Extracted records:
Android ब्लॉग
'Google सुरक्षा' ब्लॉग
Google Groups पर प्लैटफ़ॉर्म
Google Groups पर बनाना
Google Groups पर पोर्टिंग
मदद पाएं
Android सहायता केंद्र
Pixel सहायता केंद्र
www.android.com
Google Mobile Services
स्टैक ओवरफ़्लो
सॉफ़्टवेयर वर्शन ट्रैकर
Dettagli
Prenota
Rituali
* * *
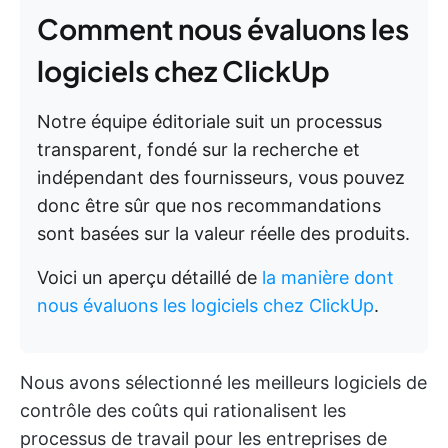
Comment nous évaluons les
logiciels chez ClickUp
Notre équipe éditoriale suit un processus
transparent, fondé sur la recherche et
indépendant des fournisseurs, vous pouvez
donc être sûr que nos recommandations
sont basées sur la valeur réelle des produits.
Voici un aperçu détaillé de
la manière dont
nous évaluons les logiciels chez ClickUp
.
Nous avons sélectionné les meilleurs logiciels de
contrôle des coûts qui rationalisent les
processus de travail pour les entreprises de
--
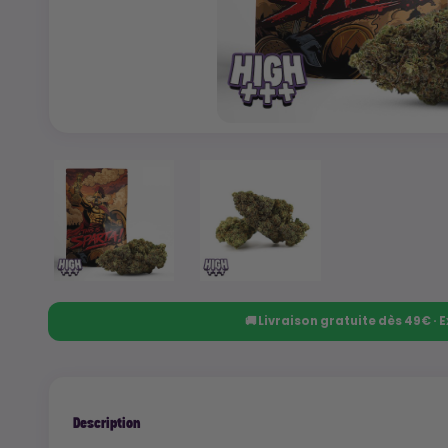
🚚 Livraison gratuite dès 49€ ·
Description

Required action: Each line above that holds the string "Groups" should be copied and shown.

Response to the task:
Google Groups पर प्लैटफ़ॉर्म
Google Groups पर बनाना
Google Groups पर पोर्टिंग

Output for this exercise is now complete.